A Guatemalan court found former military dictator Efrain Rios Montt, who was the ruler of the Central American country during part of the 36-year civil war, guilty of crimes against humanity and genocide on Friday. The charges stem from what prosecutors told the court was the systematic displacement and massacre of the Ixil, an indigenous group of Maya.

The court sentenced the former general to 80 years behind bars. The court’s ruling was by a panel of three judges and came following a trial where dozens of survivors described the atrocities committed by security forces and the Guatemalan army. The government was attempting eradicate the Marxist guerrillas and their sympathizers during a period from 1982 to 1983, during which Rios Montt ruled as the de facto leader following a coup.

The conservative Guatemalans will react to the verdict negatively as many still see the former army general as their hero, who prevented the Communists rebels from overtaking the entire country.

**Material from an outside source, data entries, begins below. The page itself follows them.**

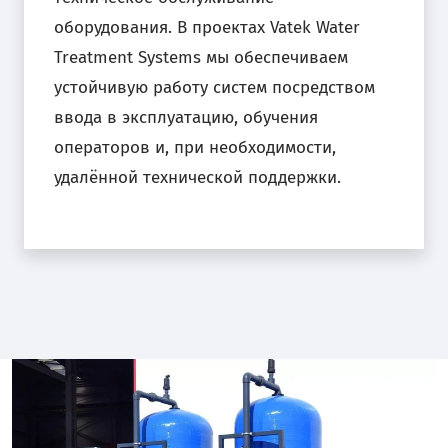
оборудования. В проектах Vatek Water
Treatment Systems мы обеспечиваем
устойчивую работу систем посредством
ввода в эксплуатацию, обучения
операторов и, при необходимости,
удалённой технической поддержки.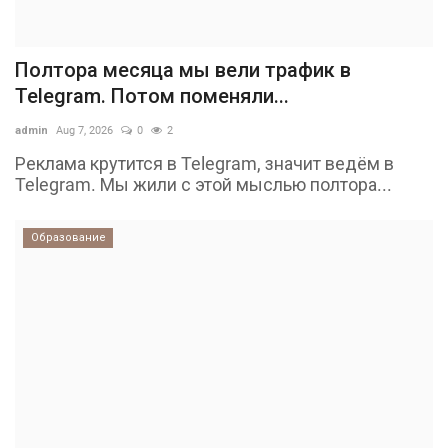
Полтора месяца мы вели трафик в
Telegram. Потом поменяли...
admin
Aug 7, 2026
0
2
Реклама крутится в Telegram, значит ведём в
Telegram. Мы жили с этой мыслью полтора...
Образование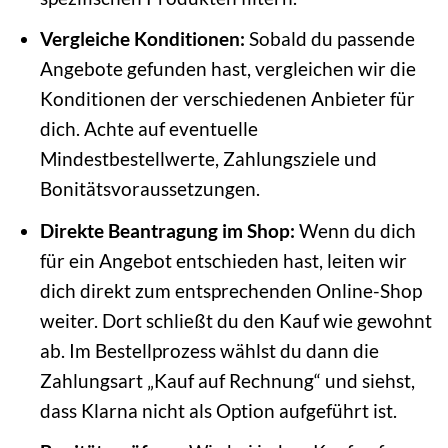
Vergleiche Konditionen:
Sobald du passende
Angebote gefunden hast, vergleichen wir die
Konditionen der verschiedenen Anbieter für
dich. Achte auf eventuelle
Mindestbestellwerte, Zahlungsziele und
Bonitätsvoraussetzungen.
Direkte Beantragung im Shop:
Wenn du dich
für ein Angebot entschieden hast, leiten wir
dich direkt zum entsprechenden Online-Shop
weiter. Dort schließt du den Kauf wie gewohnt
ab. Im Bestellprozess wählst du dann die
Zahlungsart „Kauf auf Rechnung“ und siehst,
dass Klarna nicht als Option aufgeführt ist.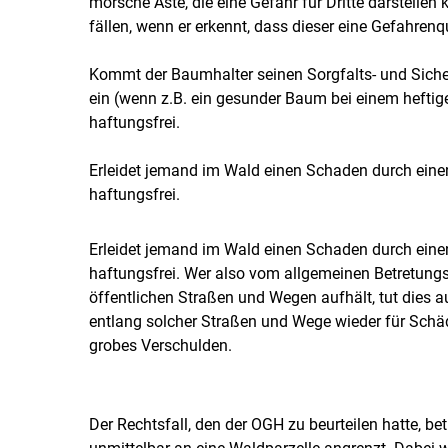
morsche Äste, die eine Gefahr für Dritte darstellen
fällen, wenn er erkennt, dass dieser eine Gefahrenqu
Kommt der Baumhalter seinen Sorgfalts- und Sicher
ein (wenn z.B. ein gesunder Baum bei einem heftige
haftungsfrei.
Erleidet jemand im Wald einen Schaden durch eine
haftungsfrei.
Erleidet jemand im Wald einen Schaden durch eine
haftungsfrei. Wer also vom allgemeinen Betretung
öffentlichen Straßen und Wegen aufhält, tut dies 
entlang solcher Straßen und Wege wieder für Schä
grobes Verschulden.
Der Rechtsfall, den der OGH zu beurteilen hatte, 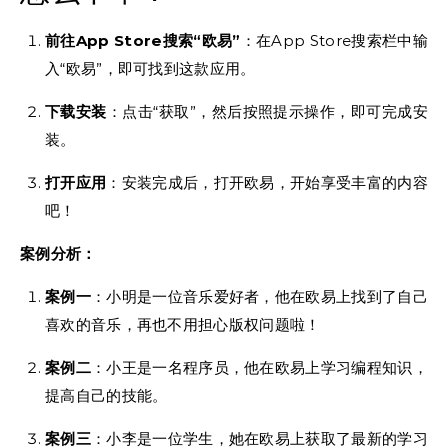
前往App Store搜索“欧易”
：在App Store搜索栏中输
入“欧易”，即可找到这款应用。
下载安装
：点击“获取”，然后按照提示操作，即可完成安
装。
打开应用
：安装完成后，打开欧易，开始享受丰富的内容
吧！
案例分析：
案例一
：小明是一位音乐爱好者，他在欧易上找到了自己
喜欢的音乐，再也不用担心版权问题啦！
案例二
：小王是一名程序员，他在欧易上学习编程知识，
提高自己的技能。
案例三
：小李是一位学生，她在欧易上获取了最新的学习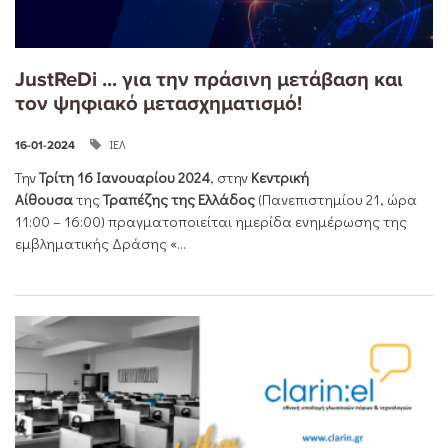
JustReDi ... για την πράσινη μετάβαση και
τον ψηφιακό μετασχηματισμό!
ΙΕΛ
16-01-2024
Την
Τρίτη 16 Ιανουαρίου 2024
, στην
Κεντρική
Αίθουσα
της
Τραπέζης της Ελλάδος
(Πανεπιστημίου 21, ώρα
11:00 – 16:00) πραγματοποιείται ημερίδα ενημέρωσης της
εμβληματικής Δράσης «...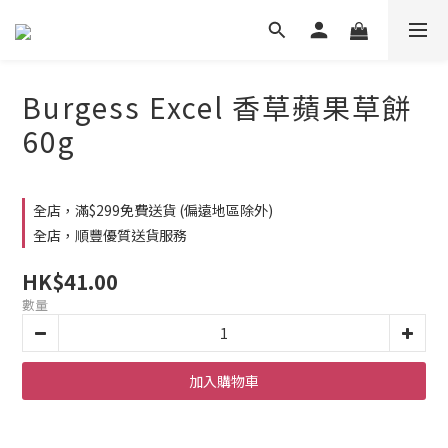
Burgess Excel 香草蘋果草餅
60g
全店，滿$299免費送貨 (偏遠地區除外)
全店，順豐優質送貨服務
HK$41.00
數量
加入購物車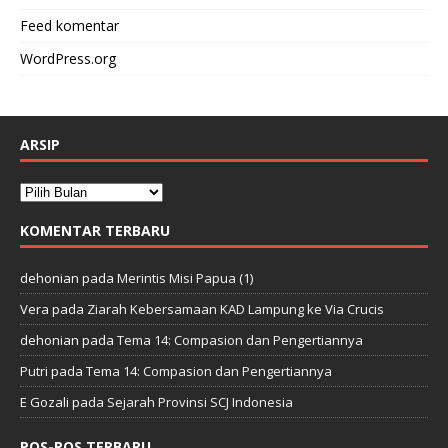
Feed komentar
WordPress.org
ARSIP
KOMENTAR TERBARU
dehonian
pada
Merintis Misi Papua (1)
Vera
pada
Ziarah Kebersamaan KAD Lampung ke Via Crucis
dehonian
pada
Tema 14: Compasion dan Pengertiannya
Putri
pada
Tema 14: Compasion dan Pengertiannya
E Gozali
pada
Sejarah Provinsi SCJ Indonesia
POS-POS TERBARU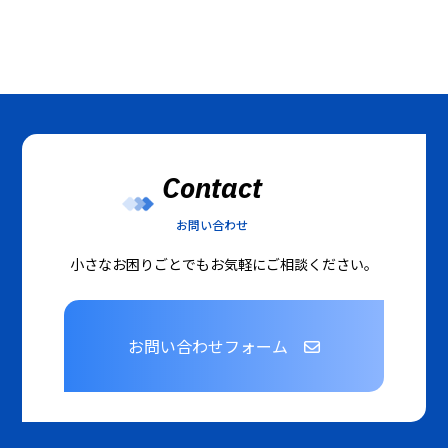
Contact
お問い合わせ
小さなお困りごとでもお気軽にご相談ください。
お問い合わせフォーム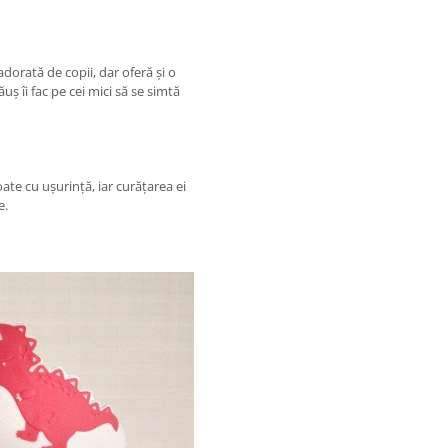
orată de copii, dar oferă și o
uș îi fac pe cei mici să se simtă
oate cu ușurință, iar curățarea ei
e.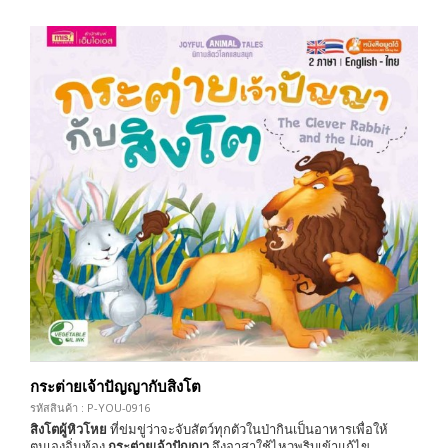
กระต่ายเจ้าปัญญากับสิงโต
รหัสสินค้า : P-YOU-0916
สิงโตผู้หิวโหย
ที่ข่มขู่ว่าจะจับสัตว์ทุกตัวในป่ากินเป็นอาหารเพื่อให้
ตนเองอิ่มท้อง
กระต่ายเจ้าปัญญา
จึงอาสาใช้ไหวพริบเข้าแก้ไข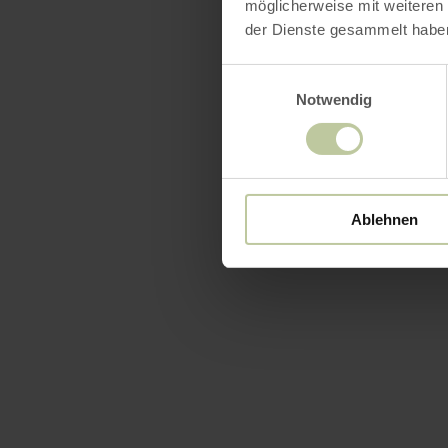
möglicherweise mit weiteren
der Dienste gesammelt habe
Einwilligungsauswahl
Notwendig
Ablehnen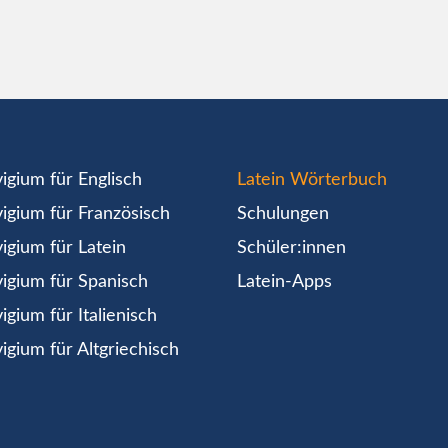
igium für Englisch
Latein Wörterbuch
igium für Französisch
Schulungen
igium für Latein
Schüler:innen
igium für Spanisch
Latein-Apps
igium für Italienisch
igium für Altgriechisch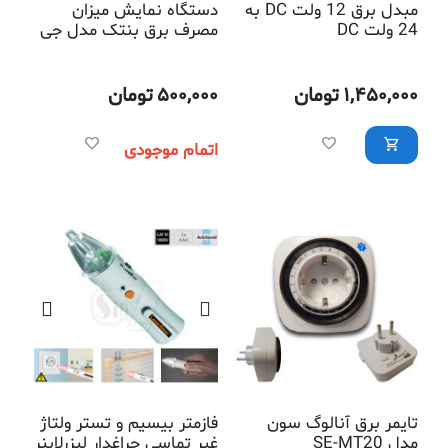
مبدل برق 12 ولت DC به
دستگاه نمایش میزان
24 ولت DC
مصرف برق بنتک مدل جی
ام86
1,450,000
تومان
500,000
تومان
اتمام موجودی
تایمر برق آنالوگ سون
فازمتر بیسیم و تستر ولتاژ
مدل SE-MT20
غیر تماسی چراغدار لیزرلاینر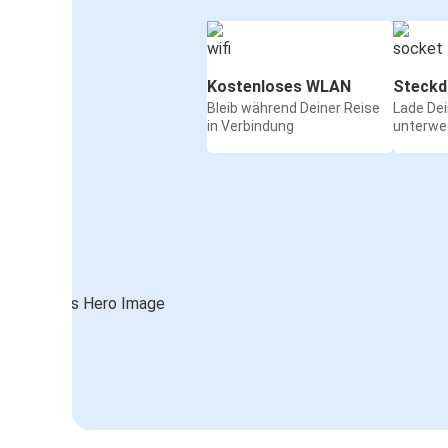
Kostenloses WLAN
Steckd
Bleib während Deiner Reise
Lade De
in Verbindung
unterwe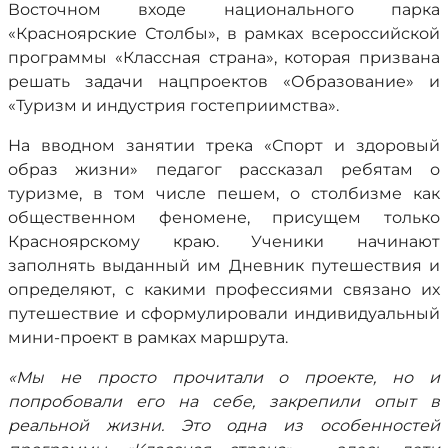
Восточном входе национального парка
«Красноярские Столбы», в рамках всероссийской
программы «Классная страна», которая призвана
решать задачи нацпроектов «Образование» и
«Туризм и индустрия гостеприимства».
На вводном занятии трека «Спорт и здоровый
образ жизни» педагог рассказал ребятам о
туризме, в том числе пешем, о столбизме как
общественном феномене, присущем только
Красноярскому краю. Ученики начинают
заполнять выданный им Дневник путешествия и
определяют, с какими профессиями связано их
путешествие и сформулировали индивидуальный
мини-проект в рамках маршрута.
«Мы не просто прочитали о проекте, но и
попробовали его на себе, закрепили опыт в
реальной жизни. Это одна из особенностей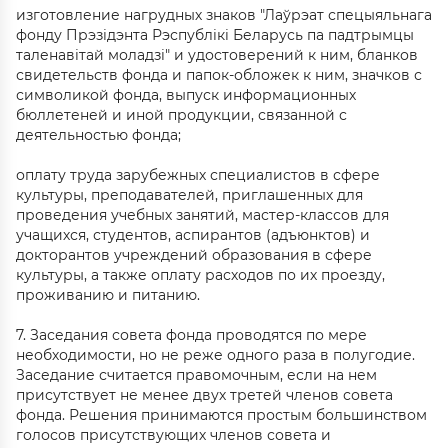
изготовление нагрудных знаков "Лаўрэат спецыяльнага
фонду Прэзiдэнта Рэспублiкi Беларусь па падтрымцы
таленавiтай моладзi" и удостоверений к ним, бланков
свидетельств фонда и папок-обложек к ним, значков с
символикой фонда, выпуск информационных
бюллетеней и иной продукции, связанной с
деятельностью фонда;
оплату труда зарубежных специалистов в сфере
культуры, преподавателей, приглашенных для
проведения учебных занятий, мастер-классов для
учащихся, студентов, аспирантов (адъюнктов) и
докторантов учреждений образования в сфере
культуры, а также оплату расходов по их проезду,
проживанию и питанию.
7. Заседания совета фонда проводятся по мере
необходимости, но не реже одного раза в полугодие.
Заседание считается правомочным, если на нем
присутствует не менее двух третей членов совета
фонда. Решения принимаются простым большинством
голосов присутствующих членов совета и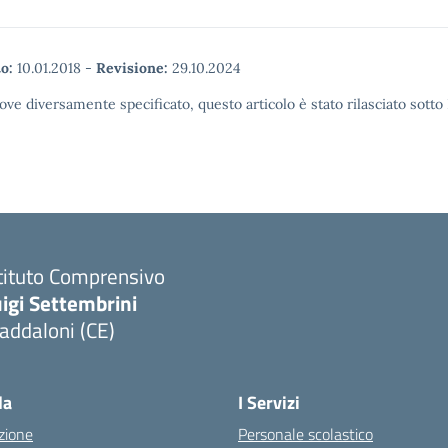
o:
10.01.2018
-
Revisione:
29.10.2024
ove diversamente specificato, questo articolo è stato rilasciato sott
tituto Comprensivo
igi Settembrini
addaloni (CE)
Visita la pagina iniziale della scuola
la
I Servizi
zione
Personale scolastico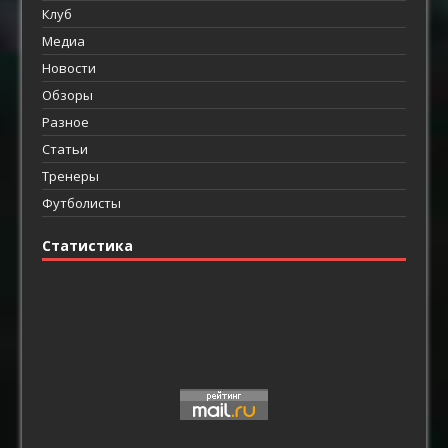
Клуб
Медиа
Новости
Обзоры
Разное
Статьи
Тренеры
Футболисты
Статистика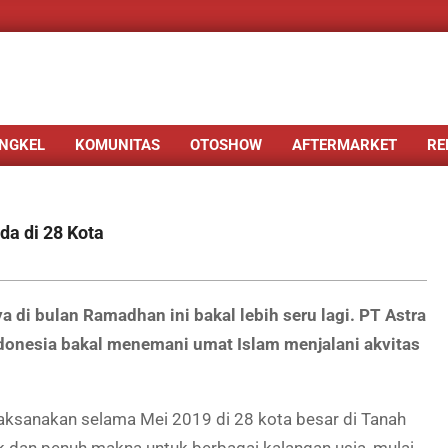
NGKEL
KOMUNITAS
OTOSHOW
AFTERMARKET
RE
a di 28 Kota
 bulan Ramadhan ini bakal lebih seru lagi. PT Astra
ndonesia bakal menemani umat Islam menjalani akvitas
ilaksanakan selama Mei 2019 di 28 kota besar di Tanah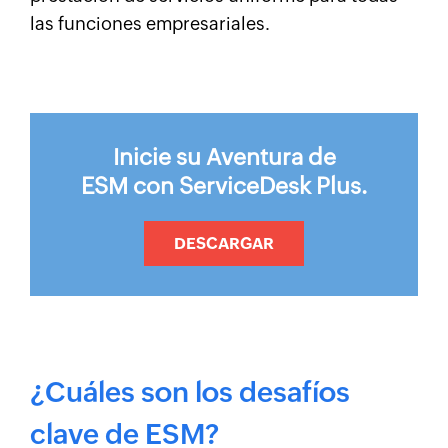
las funciones empresariales.
Inicie su Aventura de
ESM con ServiceDesk Plus.
DESCARGAR
¿Cuáles son los desafíos
clave de ESM?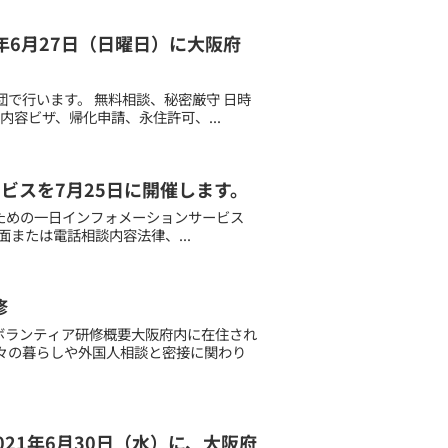
21年6月27日（日曜日）に大阪府
団で行います。 無料相談、秘密厳守 日時
談内容ビザ、帰化申請、永住許可、...
サービスを7月25日に開催します。
のための一日インフォメーションサービス
対面または電話相談内容法律、...
修
訳ボランティア研修概要大阪府内に在住され
々の暮らしや外国人相談と密接に関わり
2021年6月30日（水）に、大阪府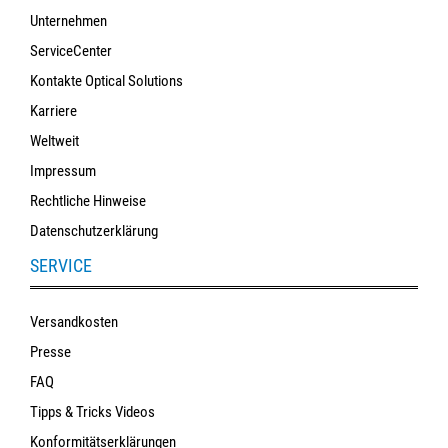
Unternehmen
ServiceCenter
Kontakte Optical Solutions
Karriere
Weltweit
Impressum
Rechtliche Hinweise
Datenschutzerklärung
SERVICE
Versandkosten
Presse
FAQ
Tipps & Tricks Videos
Konformitätserklärungen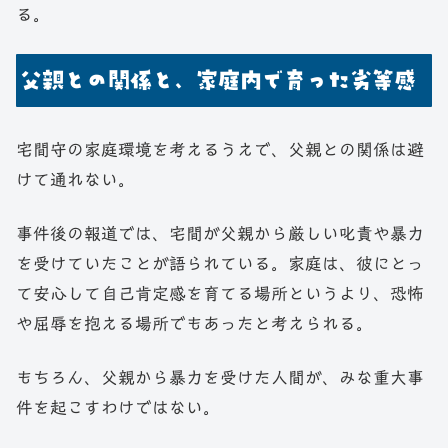
る。
父親との関係と、家庭内で育った劣等感
宅間守の家庭環境を考えるうえで、父親との関係は避
けて通れない。
事件後の報道では、宅間が父親から厳しい叱責や暴力
を受けていたことが語られている。家庭は、彼にとっ
て安心して自己肯定感を育てる場所というより、恐怖
や屈辱を抱える場所でもあったと考えられる。
もちろん、父親から暴力を受けた人間が、みな重大事
件を起こすわけではない。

However, different human rights organizations have wanted this verdict for many years. The civil war claimed over 200,000 lives between 1960 and 1996 and a report in 1999 of the country’s commission truth and reconciliation listed a number of abuses of human rights. The same commission found that the Guatemalan government or the paramilitary groups supporting it committed 93% of the violations of human rights.

Rios Montt was accused of being responsible for the deaths of over 1,700 Ixil, along with systematic tortures, rapes and the raising of villages.

Rios Montt said in his own testimony, he never proposed, signed, ordered or authorized that a religion, ethnicity or race be attacked.